Passage cité:
# # # # #
Le Fotomuseum de Winterthour n'hésite pas à provoquer les esprits avec sa nouvelle exposition, «Darkside I». Ce «côté obscur» renvoie à l'«avidité et à la sexualité photographiée». Exposition monumentale et, à certains endroits, pleine d'humour.

La sexualité peut-elle être mise en images? C’est la question que se sont posés les responsables du Fototomuseum de Winterthour.

La réponse a la forme d’une exposition et d’un ouvrage l’accompagnant. En substance, elle est négative: non, la sexualité n’est que difficilement photographiable, mais on peut en faire des images quand même.

Ces images sont même si nombreuses que le spectateur devra décider lui-même à quel moment la camera obscura devient camera obscena…

L’exposition «Darkside I» brise en tout cas la série d’expositions presque puritaines organisée ces derniers temps par la maison de Winterthour. «Nous avons dû trouver un esprit très ouvert pour financer cette exposition», explique Urs Stahel, directeur du Fotomuseum.

Le spectacle formé par les images est une métaphore. Dans quatorze espaces ou niches aux couleurs pastel, les commissaires d’exposition tentent de décliner le thème de la sexualité sous toutes ses facettes.
# # # # #
Données extraites:

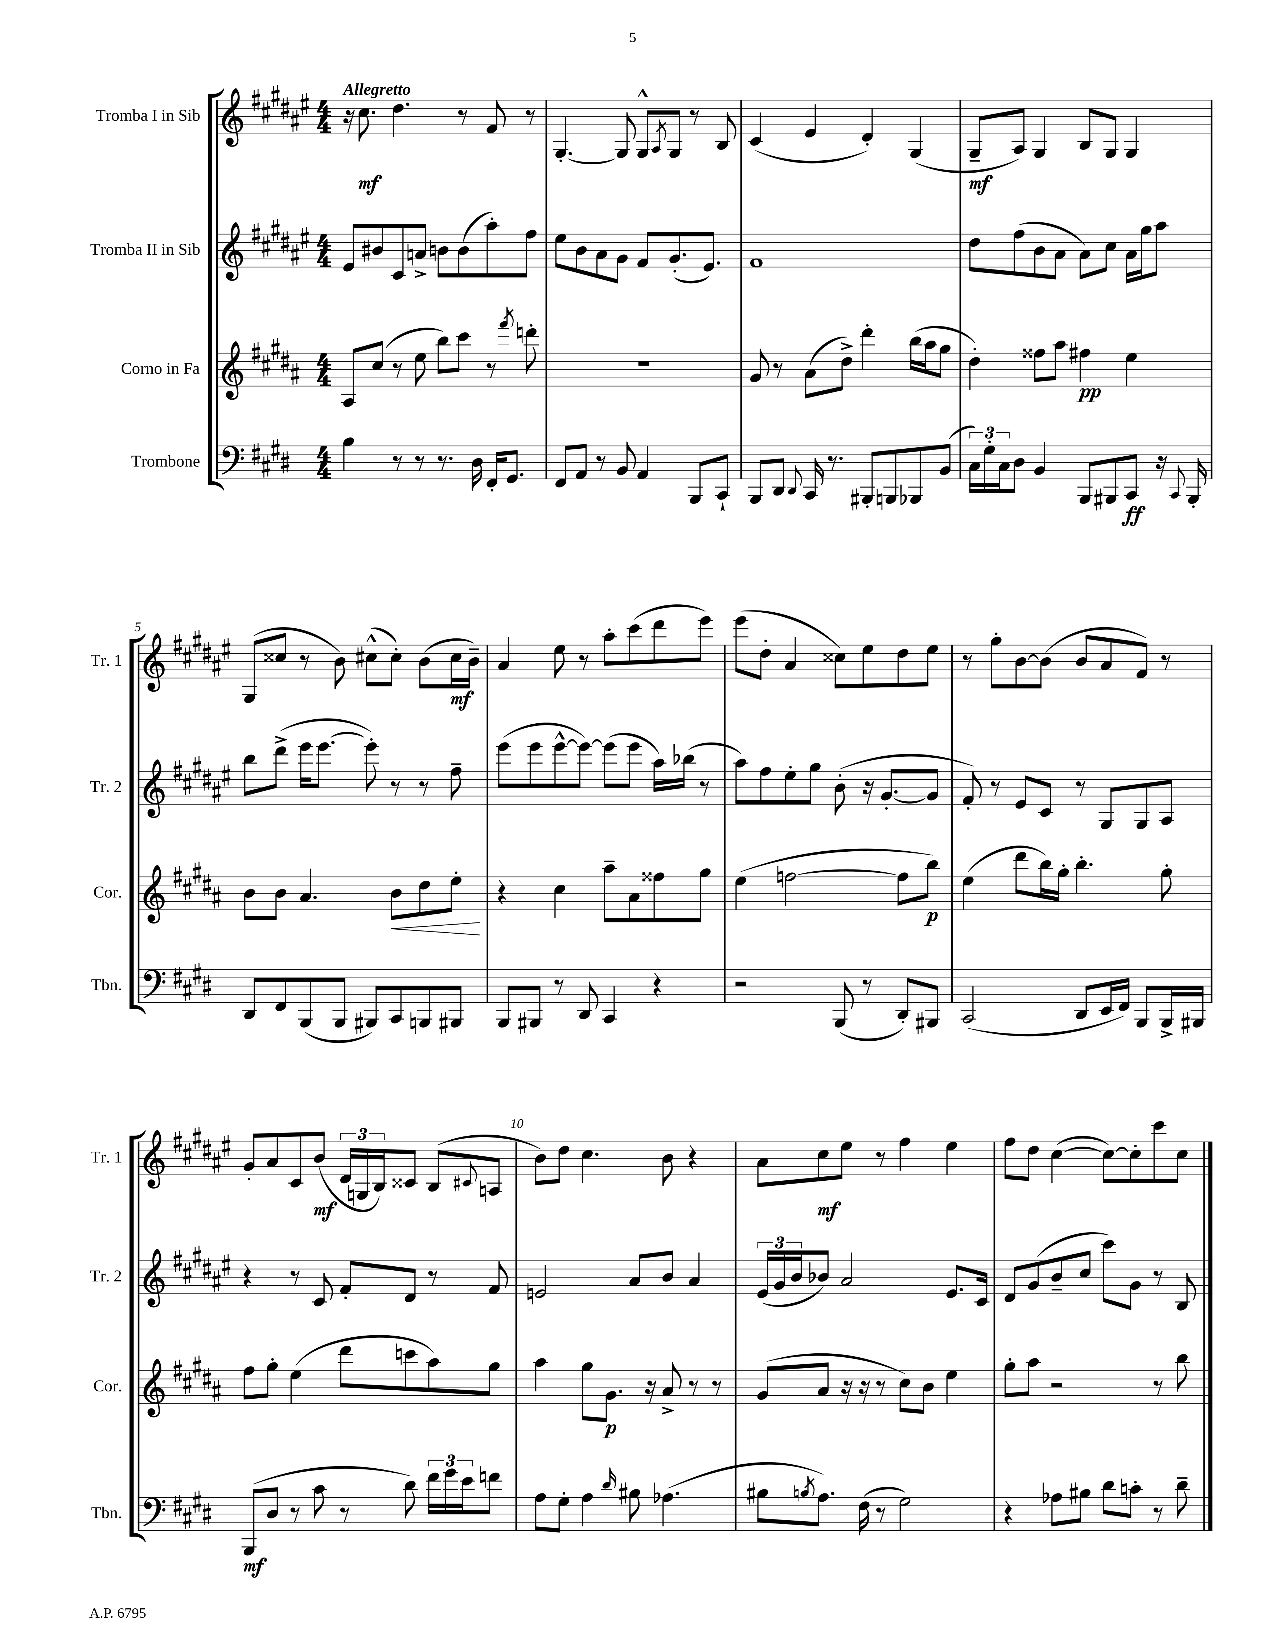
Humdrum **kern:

**kern	**kern	**kern	**kern
*staff4	*staff3	*staff2	*staff1
*clefF4	*clefG2	*clefG2	*clefG2
*k[f#c#g#d#]	*k[f#c#g#d#a#]	*k[f#c#g#d#a#e#]	*k[f#c#g#d#a#e#]
*M4/4	*M4/4	*M4/4	*M4/4
4B\	8A#/L	8e#/L	16r
.	.	.	8.cc#\
.	(8cc#/J	8b#/	.
8r	8r	8c#/	4.dd#\
8r	8ee\	8a^/J	.
8.r	8bb\L)	8b\L	.
.	8ccc#\J	(8b\	8r
16D#\	.	.	.
16FF#'/LK	8r	8aa#'\)	8f#/
8.GG#/J	.	.	.
.	8qfff#/	.	.
.	8ddd'\	8ff#\J	8r
=	=	=	=
8FF#/L	1r	8ee#\L	[4.G#'/
8AA/J	.	8b\	.
8r	.	8a#\	.
8BB/	.	8g#\J	8G#/]
4AA/	.	8f#/L	8G#^^/L
.	.	.	8qA#/
.	.	(8.g#'/	8G#/J
8BBB/L	.	.	8r
.	.	8.e#/J)	.
8CC#`/J	.	.	8B/
=	=	=	=
8BBB/L	8g#/	1f#	(4c#/
8DD#/J	8r	.	.
8qqDD#/	.	.	.
16CC#/	(8a#\L	.	4e#/
8.r	.	.	.
.	8dd#^\J)	.	.
8BBB#'/L	4ddd#'\	.	4d#'/)
8BBB/	.	.	.
8BBB-/	(16bb\LL	.	(4G#/
.	16aa#\J	.	.
(8BB/J	8gg#\J	.	.
=	=	=	=
24C#\LL)	4dd#'\)	8dd#\L	8G#~/L
24G#'\	.	.	.
24C#\J	.	.	.
8D#\J	.	(8ff#\	8A#/J)
4BB/	8ff##\L	8b\	4G#/
.	8aa#\J	8a#\J	.
8BBB/L	4ff#\	8a#\L)	8B/L
8BBB#/	.	8cc#\J	8G#/J
8CC#/J	4ee\	16a#\LL	4G#/
.	.	16gg#\J	.
16r	.	8aa#\J	.
8qqCC#/	.	.	.
16BBB#'/	.	.	.
=	=	=	=
8DD#/L	8b\L	8bb\L	(8G#/L
8FF#/	8b\J	(8ddd#^\J	8cc##/J
(8BBB/	4.a#/	16eee#\LK	8r
.	.	[8.eee#\J	.
8BBB/J	.	.	8b\)
8BBB#/L)	.	8eee#'\])	(8cc#^^\L
8CC#/	8b\L	8r	8cc#'\J)
8BBB/	8dd#\	8r	(8b\L
8BBB#/J	8ee'\J	8ff#~\	16cc#\L
.	.	.	16b~\JJ)
=	=	=	=
8BBB/L	4r	(8eee#\L	4a#/
8BBB#/J	.	8eee#\	.
8r	4cc#\	[8eee#^^\	8ee#\
8DD#/	.	8eee#\_J)	8r
4CC#/	8aa#~\L	(8eee#\]L	8aa#'\L
.	8a#\	8eee#\J	(8ccc#\
4r	8ff##\	16aa#\LL)	8ddd#\
.	.	(16bb-\JJ	.
.	8gg#\J	8r	8eee#\J)
=	=	=	=
2r	(4ee\	8aa#\L)	(8eee#\L
.	.	8ff#\	8dd#'\J
.	[2ff\	8ee#'\	4a#/
.	.	8gg#\J	.
(8BBB/	.	(8b'\	8cc##\L)
8r	.	16r	8ee#\
.	.	[8.g#'/L	.
8DD#'/L)	8ff\]L	.	8dd#\
8BBB#/J	8bb\J)	8g#/]J	8ee#\J
=	=	=	=
(2CC#/	(4ee\	8f#'/)	8r
.	.	8r	8gg#'\L
.	8ddd#\L	8e#/L	[8b\
.	16bb\L)	8c#/J	(8b\]J
.	16gg#'\JJ	.	.
8DD#/L	4.bb'\	8r	8b/L
16EE/L	.	8G#/L	8a#/
16FF#/JJ)	.	.	.
8BBB/L	.	8G#/	8f#/J)
16BBB^/L	8gg#'\	8A#/J	8r
16BBB#/JJ	.	.	.
=	=	=	=
(8BBB/L	8ff#\L	4r	8g#'/L
8D#/J	8gg#'\J	.	8a#/
8r	(4ee\	8r	8c#/
8c#\	.	8c#/	(8b/J
8r	8ddd#\L	8f#'/L	24d#/LL
.	.	.	24G/
.	.	.	24B/J)
8d#\)	8ccc\	8d#/J	8c##/J
24f#\LL	8aa#\)	8r	(8B/L
24g#\	.	.	.
24e\J	.	.	.
.	.	.	8qqc#/
8f\J	8gg#\J	8f#/	8A/J
=	=	=	=
8A\L	4aa#\	2e/	8b\L)
8G#'\J	.	.	8dd#\J
4A\	8gg#\L	.	4.cc#\
.	8.g#\J	.	.
16qqd#/	.	.	.
8B#\	.	8a#/L	.
.	16r	.	.
(4.A-\	8a#^/	8b/J	8b\
.	8r	4a#/	4r
.	8r	.	.
=	=	=	=
8B#\L	(8g#/L	(24e#/LL	8a#\L
.	.	24g#/	.
.	.	24b/J	.
8qB/	.	.	.
8.A\J)	8a#/J	8b-/J)	8cc#\
.	16r	2a#/	8ee#\J
(16F#\	16r	.	.
8r	8r	.	8r
2G#\)	8cc#\L)	.	4ff#\
.	8b\J	.	.
.	4ee\	8.e#/L	4ee#\
.	.	16c#/Jk	.
=	=	=	=
4r	8gg#'\L	8d#/L	8ff#\L
.	8aa#\J	(8g#/	8dd#\J
8A-\L	2r	8b~/	([4cc#\
8B#\J	.	8cc#/J	.
8d#\L	.	8ccc#\L)	8cc#\_L)
8c'\J	.	8g#\J	8cc#'\]
8r	8r	8r	8ccc#\
8d#~\	8bb\	8B/	8cc#\J
==	==	==	==
*-	*-	*-	*-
# # # # #
Tâches à réaliser:
[a] Extrayez du texte sur l'exposition «Darkside I» la partie qui s'ouvre sur les mots «La réponse a» et se termine par «toutes ses facettes.».
[b] Poursuivez, s'il vous plaît, le texte sur l'exposition «Darkside I» du Fotomuseum de Winterthour à partir de sa dernière phrase.

Réponses par tâche:
[a]
La réponse a la forme d’une exposition et d’un ouvrage l’accompagnant. En substance, elle est négative: non, la sexualité n’est que difficilement photographiable, mais on peut en faire des images quand même.

Ces images sont même si nombreuses que le spectateur devra décider lui-même à quel moment la camera obscura devient camera obscena…

L’exposition «Darkside I» brise en tout cas la série d’expositions presque puritaines organisée ces derniers temps par la maison de Winterthour. «Nous avons dû trouver un esprit très ouvert pour financer cette exposition», explique Urs Stahel, directeur du Fotomuseum.

Le spectacle formé par les images est une métaphore. Dans quatorze espaces ou niches aux couleurs pastel, les commissaires d’exposition tentent de décliner le thème de la sexualité sous toutes ses facettes.

[b]
Avidité et phantasmes, fétichisme, voyeurisme, travestis, protestation sexuelle sont représentés. Sans oublier les binômes «sexe et pouvoir» et «sexe et argent».

Lumière crue

La sexualité est, par essence, mélange des corps, de l’esprit et de l’âme, en général sans public ni spectateurs. Si l’on considère l’exposition, cette représentation appartient au passé. Le commerce de la mise en images de la chair et de ses ornements a pénétré les zones les plus chaudes et les plus reculées du corps, jusque dans ses derniers plis.

Le commerce du corps sexualisé met en lumière la sphère la plus privée qui soit. Sous sa variante pornographique, le sexe est devenu un bien de premier usage, comme le blé ou le café.

Parcourant l’exposition, le visiteur ne pourra échapper au sentiment de voyeurisme devant ces tableaux si explicites. Le mérite de ces images est de révéler à quel point une photographie peut remplacer mille mots, à quel point aussi la frontière est mince entre l’art, la sexualité mise en scène et la pornographie.

Selon Urs Stahel, c’est la photographie qui permet de montrer l’ambivalence du regard. «La photographie est un instrument primordial pour l’érotisme, la sexualité, le désir, dit-il. Elle montre le désir et la passion en les stylisant, l’imagination et l’avidité, le pouvoir et la violence.»

Pas sexiste

L’exposition montre des images du siècle dernier jusqu’à aujourd’hui. On y trouve de grands noms – Nobuyoshi Araki, Brassaï, Robert Mappelthorpe, Helmut Newton et Man Ray – et d’autres signatures moins connues, voire anonymes.

«Darkside I» est, pour le regard, une promenade tour à tour brûlante, frissonnante, tiède et parfois fatigante dans le monde tout à la fois lumineux, cru, obscur et sanguin des corps alternativement idéaux, naturels, grotesques ou déformés et de leurs liquides.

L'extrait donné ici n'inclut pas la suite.